Jay Pharoah and Matteo Lane bring the laughs in University Union show
Jay Pharoah and Matteo Lane bring the laughs
SU’s University Union brought comedians Jay Pharoah and Matteo Lane to Goldstein Auditorium Friday night. Students filed down the stairs, picking over the UU merchandise table before making their way to the seats for the 8 p.m. show.
Emcee and comedian AJ Foster opened with a short five-minute set before Lane took the stage. Well known on TikTok with almost 250 thousand followers, Lane’s set included some of his most successful jokes on the app. The jokes, centering around his life as part of the LGBTQ+ community, included one about the productivity of a Starbucks depending on the number of gay employees working at a time. In an interview after the show, he discussed growing up in Chicago, where he studied opera and oil painting.
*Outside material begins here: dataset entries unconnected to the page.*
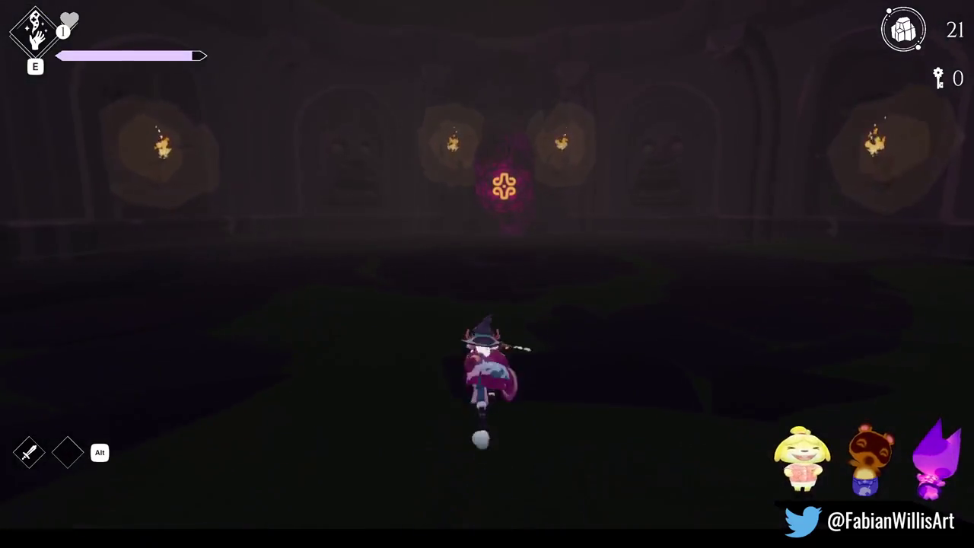
{"action": "key", "text": "w"}
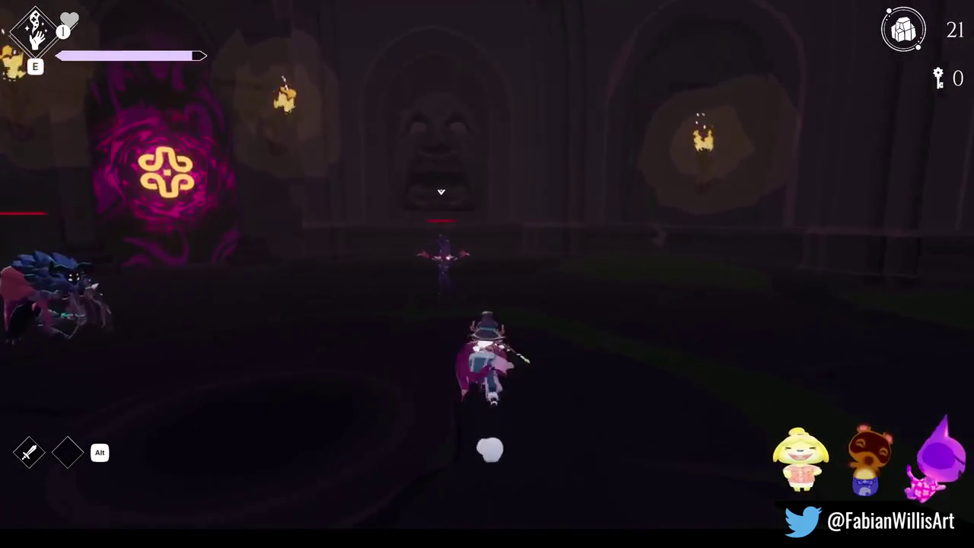
{"action": "key", "text": "j"}
{"action": "key", "text": "j"}
{"action": "key", "text": "j"}
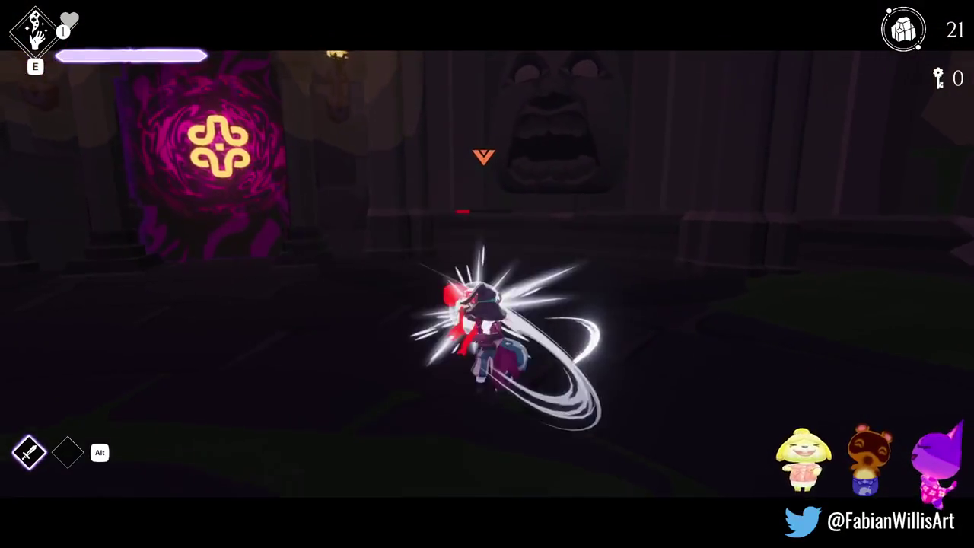
{"action": "key", "text": "space"}
{"action": "key", "text": "j"}
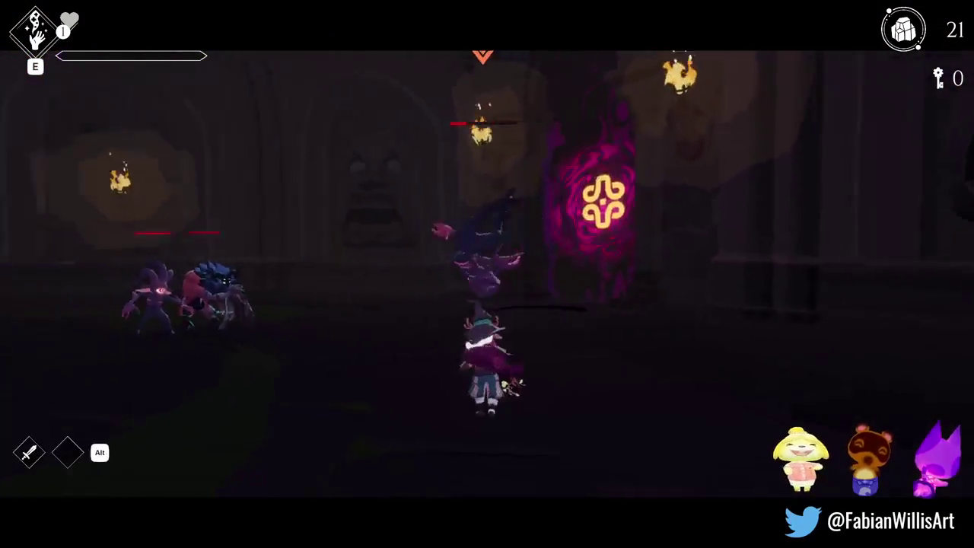
{"action": "key", "text": "j"}
{"action": "key", "text": "j"}
{"action": "key", "text": "space"}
Lane did not start doing stand-up comedy until when he was 26. Now 35 and a successful performer, he wishes gay comedians had more of the spotlight.
“There are a bunch of us, but no one has a Netflix special. We are not highlighted in any kind of good way, so we have to do everything ourselves,” he said. “Be out, be proud, and be yourself. Not everyone is going to agree, but that’s the problem when you’re marginalized and not showcased enough. We have to start somewhere.”
Touching on a wide variety of topics, Lane’s set was fast-paced, with plenty of audience interaction. When asking the crowd about the best restaurants in town, he was disappointed to hear the menu at local favorite Pastabilities does not have a pun name for each dish.
“I like trying different local foods. I always ask audiences where I should go eat,” he said in the interview.
Foster took the stage again for another five-minute set while Pharoah geared up to come on stage. Pharoah relayed in the post-show interview that the two have toured together for years and like to play pool in their downtime. The SNL alum took the stage bursting with energy, his metallic sneakers catching the lights on stage. This show is the first college performance he has done since the start of the pandemic, and he tested the crowds’ reactions in the first few minutes. Running through his set, he touched on Trump, Obama, #MeToo, his encounter with the LAPD and even responded to shouts from the crowd about Kanye West, accompanied by some of his most well-known impressions.
Two American Sign Language interpreters stood on stage all night, switching back and forth throughout the performances. Pharoah reacted to their signing with other hand gestures, laughing that they had to interpret jokes about themselves.
Pharoah has not played a show in Syracuse since 2017 and is happy to be back, he said, ending the night with some words of advice for upcoming comedians and actors.
“Be yourself on stage, don’t be afraid,” he said. “That’s how you find your artistic voice, by taking risks and trying new things, so keep trying stuff.”